Your objective: Determine the number of lines in the data that contain "string". Answer with that number only.

Given information:
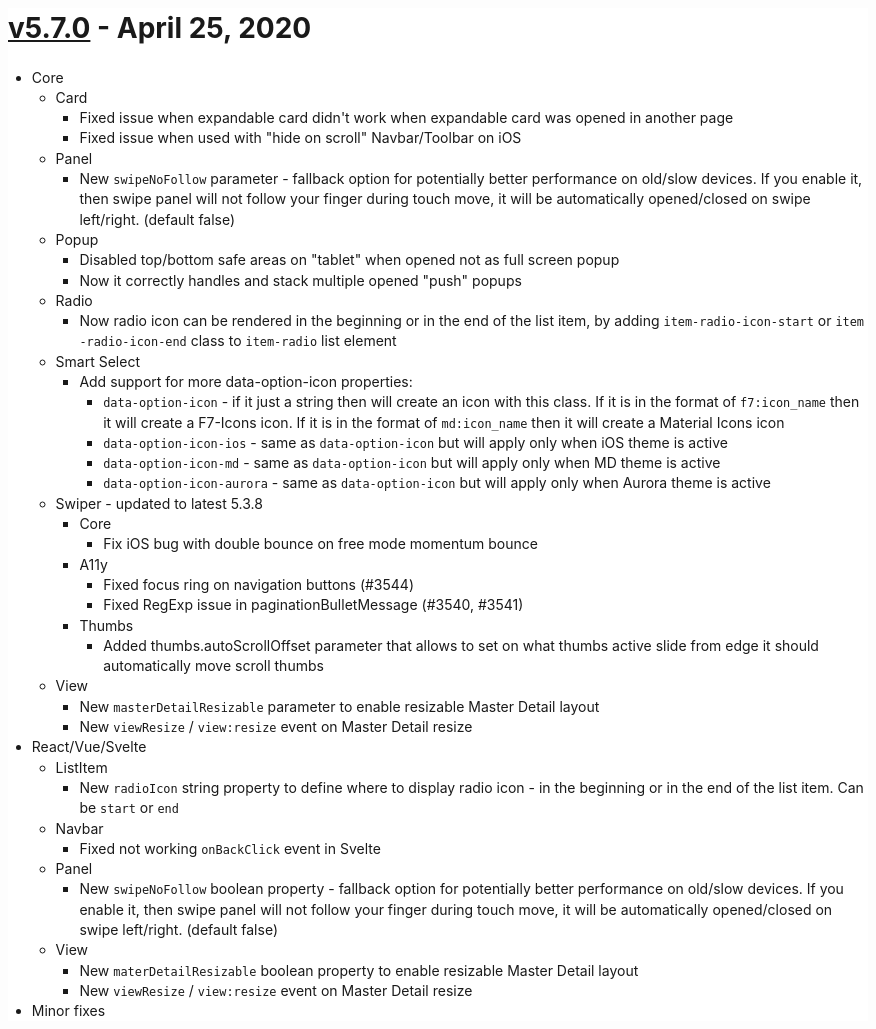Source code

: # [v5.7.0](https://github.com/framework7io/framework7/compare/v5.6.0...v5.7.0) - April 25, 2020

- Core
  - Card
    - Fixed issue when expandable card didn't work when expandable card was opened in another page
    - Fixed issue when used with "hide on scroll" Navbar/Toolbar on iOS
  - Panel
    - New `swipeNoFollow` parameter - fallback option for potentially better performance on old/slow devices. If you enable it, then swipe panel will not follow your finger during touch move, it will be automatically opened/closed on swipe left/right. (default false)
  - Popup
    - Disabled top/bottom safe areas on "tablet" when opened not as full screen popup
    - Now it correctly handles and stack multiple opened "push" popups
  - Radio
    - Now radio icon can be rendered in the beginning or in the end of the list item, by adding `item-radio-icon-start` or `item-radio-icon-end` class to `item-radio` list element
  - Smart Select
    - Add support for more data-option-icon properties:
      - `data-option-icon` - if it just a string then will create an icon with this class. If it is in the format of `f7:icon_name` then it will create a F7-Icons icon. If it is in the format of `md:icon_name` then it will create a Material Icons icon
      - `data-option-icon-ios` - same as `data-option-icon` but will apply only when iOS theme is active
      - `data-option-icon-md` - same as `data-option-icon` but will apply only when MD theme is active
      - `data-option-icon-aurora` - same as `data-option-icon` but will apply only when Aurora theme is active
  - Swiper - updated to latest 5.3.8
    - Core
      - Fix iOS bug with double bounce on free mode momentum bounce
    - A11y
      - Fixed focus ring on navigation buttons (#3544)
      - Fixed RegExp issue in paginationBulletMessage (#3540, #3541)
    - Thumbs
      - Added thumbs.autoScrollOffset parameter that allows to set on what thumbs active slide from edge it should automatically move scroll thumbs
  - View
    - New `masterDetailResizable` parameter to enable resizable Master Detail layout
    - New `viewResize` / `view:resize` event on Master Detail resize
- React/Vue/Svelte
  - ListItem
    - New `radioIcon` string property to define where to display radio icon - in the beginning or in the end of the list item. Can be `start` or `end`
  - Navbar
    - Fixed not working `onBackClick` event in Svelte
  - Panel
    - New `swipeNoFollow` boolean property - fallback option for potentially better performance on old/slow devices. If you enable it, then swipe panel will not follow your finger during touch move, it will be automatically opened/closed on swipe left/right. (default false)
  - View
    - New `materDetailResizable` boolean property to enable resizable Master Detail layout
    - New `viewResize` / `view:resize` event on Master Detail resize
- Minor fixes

Response: 2